OP, you're not cutting yourself a lot of slack here, are you?

Any 21 year old equine which has been a field ornament for years is going to be a challenge.

Natives are ponies with 'character'.  

Highlands are not the most obliging, having owned some, I feel qualified to say this.  No offence to Highland fans.

Try some lessons on him with someone you trust.


----------



## Tronniehead (12 December 2013)

Thanks everyone feel so much more positive. Am looking at finding an instructor to give me lessons as soon as possible on Loan horse. Think getting advise on ground work with him to and lessons in the saddle will be beneficial for us both. 
I do think I was giving myself a real hard time and in truth I never really gave much thought about how much time he has spent as you put it as a field ornament and to be fair I think he has basically been that for about 6 years! Bar the occasional pleasure ride! And I mean once twice a year! He is a gentle kind horse, he is just smart and wise and mischievous!
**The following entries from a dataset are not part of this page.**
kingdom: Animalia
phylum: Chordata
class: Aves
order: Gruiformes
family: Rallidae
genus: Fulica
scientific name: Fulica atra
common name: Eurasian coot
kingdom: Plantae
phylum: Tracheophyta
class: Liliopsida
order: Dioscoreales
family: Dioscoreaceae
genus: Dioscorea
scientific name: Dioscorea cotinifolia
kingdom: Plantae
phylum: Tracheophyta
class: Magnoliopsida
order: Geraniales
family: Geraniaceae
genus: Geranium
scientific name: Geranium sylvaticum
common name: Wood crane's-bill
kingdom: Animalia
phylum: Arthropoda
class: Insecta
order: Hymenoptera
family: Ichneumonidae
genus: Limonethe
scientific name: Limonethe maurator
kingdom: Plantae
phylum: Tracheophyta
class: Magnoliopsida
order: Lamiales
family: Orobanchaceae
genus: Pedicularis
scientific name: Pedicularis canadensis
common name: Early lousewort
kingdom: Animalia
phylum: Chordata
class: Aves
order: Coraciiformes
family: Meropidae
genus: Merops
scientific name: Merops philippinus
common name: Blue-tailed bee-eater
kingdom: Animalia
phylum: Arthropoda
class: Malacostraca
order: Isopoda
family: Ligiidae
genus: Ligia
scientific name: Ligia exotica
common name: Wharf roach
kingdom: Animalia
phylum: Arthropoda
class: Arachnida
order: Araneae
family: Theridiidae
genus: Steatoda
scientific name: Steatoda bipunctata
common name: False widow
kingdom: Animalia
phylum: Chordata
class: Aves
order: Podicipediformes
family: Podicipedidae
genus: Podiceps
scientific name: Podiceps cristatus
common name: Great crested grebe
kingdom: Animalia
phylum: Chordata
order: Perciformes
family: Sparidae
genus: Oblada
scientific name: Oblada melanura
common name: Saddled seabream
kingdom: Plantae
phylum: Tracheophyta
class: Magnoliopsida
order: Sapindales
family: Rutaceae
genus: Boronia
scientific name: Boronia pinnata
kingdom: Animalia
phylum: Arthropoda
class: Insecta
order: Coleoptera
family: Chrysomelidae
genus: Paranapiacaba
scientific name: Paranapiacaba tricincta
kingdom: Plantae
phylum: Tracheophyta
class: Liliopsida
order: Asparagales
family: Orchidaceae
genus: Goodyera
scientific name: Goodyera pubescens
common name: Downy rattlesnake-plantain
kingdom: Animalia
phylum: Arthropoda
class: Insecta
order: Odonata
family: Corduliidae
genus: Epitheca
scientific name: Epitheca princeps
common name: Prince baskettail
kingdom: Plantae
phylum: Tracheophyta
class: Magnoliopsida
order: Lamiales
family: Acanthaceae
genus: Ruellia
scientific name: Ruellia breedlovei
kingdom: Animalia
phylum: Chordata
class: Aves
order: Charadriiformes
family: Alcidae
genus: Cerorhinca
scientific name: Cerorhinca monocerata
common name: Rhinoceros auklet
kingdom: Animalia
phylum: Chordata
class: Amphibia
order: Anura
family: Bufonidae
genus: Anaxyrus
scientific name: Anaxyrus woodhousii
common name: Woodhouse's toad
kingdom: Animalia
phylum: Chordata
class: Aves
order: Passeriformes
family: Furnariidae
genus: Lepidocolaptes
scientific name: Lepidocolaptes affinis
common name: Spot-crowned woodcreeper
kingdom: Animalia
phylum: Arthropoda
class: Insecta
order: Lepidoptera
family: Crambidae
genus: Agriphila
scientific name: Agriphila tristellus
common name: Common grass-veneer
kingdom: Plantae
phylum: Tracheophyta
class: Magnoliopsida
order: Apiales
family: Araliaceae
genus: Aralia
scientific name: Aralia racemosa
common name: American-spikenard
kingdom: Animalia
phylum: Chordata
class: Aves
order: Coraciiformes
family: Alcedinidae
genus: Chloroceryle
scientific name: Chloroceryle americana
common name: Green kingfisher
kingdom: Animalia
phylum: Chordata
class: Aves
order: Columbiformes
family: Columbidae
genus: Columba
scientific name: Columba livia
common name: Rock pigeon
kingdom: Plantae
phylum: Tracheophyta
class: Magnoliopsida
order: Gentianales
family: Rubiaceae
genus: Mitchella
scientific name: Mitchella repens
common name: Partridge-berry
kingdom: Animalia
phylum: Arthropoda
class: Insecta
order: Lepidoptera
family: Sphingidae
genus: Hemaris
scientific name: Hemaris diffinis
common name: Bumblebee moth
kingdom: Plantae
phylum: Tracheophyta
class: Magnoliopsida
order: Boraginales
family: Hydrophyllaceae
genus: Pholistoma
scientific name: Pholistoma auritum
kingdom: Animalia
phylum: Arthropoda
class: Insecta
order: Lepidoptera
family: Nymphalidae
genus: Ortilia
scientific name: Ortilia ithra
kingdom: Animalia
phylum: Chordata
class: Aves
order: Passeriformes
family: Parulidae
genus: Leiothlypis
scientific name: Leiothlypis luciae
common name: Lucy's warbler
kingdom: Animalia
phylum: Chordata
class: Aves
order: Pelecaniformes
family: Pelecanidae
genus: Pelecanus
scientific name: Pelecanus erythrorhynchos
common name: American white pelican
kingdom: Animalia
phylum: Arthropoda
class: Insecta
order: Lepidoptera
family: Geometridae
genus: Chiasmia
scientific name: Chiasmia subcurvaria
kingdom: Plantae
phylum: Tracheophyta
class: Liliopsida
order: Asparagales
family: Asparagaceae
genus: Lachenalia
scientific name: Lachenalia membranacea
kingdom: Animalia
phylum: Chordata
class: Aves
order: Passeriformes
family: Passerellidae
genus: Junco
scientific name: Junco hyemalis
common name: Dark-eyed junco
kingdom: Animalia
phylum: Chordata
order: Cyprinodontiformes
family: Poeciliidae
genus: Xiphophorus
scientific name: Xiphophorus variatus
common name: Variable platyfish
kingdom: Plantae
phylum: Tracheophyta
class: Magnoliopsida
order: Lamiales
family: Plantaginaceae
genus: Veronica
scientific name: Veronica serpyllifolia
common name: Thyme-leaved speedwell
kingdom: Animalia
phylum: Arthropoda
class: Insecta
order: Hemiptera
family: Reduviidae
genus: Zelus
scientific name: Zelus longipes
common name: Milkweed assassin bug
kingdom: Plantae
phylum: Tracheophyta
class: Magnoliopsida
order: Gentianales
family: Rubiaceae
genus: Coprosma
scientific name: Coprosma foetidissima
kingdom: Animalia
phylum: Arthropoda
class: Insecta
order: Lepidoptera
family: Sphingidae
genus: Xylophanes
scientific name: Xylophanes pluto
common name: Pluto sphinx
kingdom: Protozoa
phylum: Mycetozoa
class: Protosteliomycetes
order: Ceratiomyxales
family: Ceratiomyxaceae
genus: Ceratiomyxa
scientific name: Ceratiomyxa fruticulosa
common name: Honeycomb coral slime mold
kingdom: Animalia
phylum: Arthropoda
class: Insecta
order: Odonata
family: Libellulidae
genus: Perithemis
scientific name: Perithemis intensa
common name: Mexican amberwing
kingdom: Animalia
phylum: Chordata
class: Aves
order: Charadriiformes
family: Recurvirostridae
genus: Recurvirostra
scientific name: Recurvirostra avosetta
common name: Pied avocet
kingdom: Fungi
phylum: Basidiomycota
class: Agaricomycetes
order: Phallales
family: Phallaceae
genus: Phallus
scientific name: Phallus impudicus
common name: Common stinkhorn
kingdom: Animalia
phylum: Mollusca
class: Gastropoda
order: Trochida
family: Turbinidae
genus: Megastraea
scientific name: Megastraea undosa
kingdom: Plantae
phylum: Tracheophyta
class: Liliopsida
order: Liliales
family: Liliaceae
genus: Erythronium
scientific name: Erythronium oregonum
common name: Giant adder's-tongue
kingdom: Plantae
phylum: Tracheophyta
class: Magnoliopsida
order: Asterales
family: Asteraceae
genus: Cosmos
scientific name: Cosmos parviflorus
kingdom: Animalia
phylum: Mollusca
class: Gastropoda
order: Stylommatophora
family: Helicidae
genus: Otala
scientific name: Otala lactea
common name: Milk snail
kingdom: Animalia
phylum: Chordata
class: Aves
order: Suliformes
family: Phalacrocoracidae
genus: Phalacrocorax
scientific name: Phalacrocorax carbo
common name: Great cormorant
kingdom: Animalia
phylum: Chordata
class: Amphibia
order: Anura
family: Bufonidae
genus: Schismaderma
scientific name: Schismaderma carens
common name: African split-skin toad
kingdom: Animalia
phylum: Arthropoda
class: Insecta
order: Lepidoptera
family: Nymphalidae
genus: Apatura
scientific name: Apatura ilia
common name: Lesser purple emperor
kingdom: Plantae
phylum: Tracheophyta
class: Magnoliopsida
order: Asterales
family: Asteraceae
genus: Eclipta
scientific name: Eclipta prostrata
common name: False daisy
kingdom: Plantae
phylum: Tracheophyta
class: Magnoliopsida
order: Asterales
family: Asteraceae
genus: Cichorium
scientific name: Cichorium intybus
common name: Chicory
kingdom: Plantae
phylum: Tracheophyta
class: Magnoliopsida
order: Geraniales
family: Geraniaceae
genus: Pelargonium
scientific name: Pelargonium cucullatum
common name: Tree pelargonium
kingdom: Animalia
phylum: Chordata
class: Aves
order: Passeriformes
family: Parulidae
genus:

He has never tried to be nasty to me, he just has a little laugh at me! And the situation is perfect if I can just overcome the nerves and establish a more leadership role!


----------



## MadBlackLab (12 December 2013)

Just take it one step at a time and enjoy him. I'm sure your both get on well soon you just have to learn to understand each other


----------



## Frenchfancy (15 December 2013)

Don't be too hard on yourself.  And don't assume that size is important in terms of controlling the horse.

We have a 14:2 that we have recently had to retire.  On her my confidence was taking a beating and I had more than once thought of giving up.  We retired her due to bad health and bought a 16:2 cob x trotter.  I cannot begin to explain to you what a difference she has made to my riding.  In the space of 3 months I have gone from dreading doing anything other than trotting round the school, to catering, jumping and hacking out alone.  I know it is cruel to think it but I am so glad that I had to get a new horse.  

Yours in on loan, she doesn't suit you, so find yourself a horse that does, you won't regret it.


----------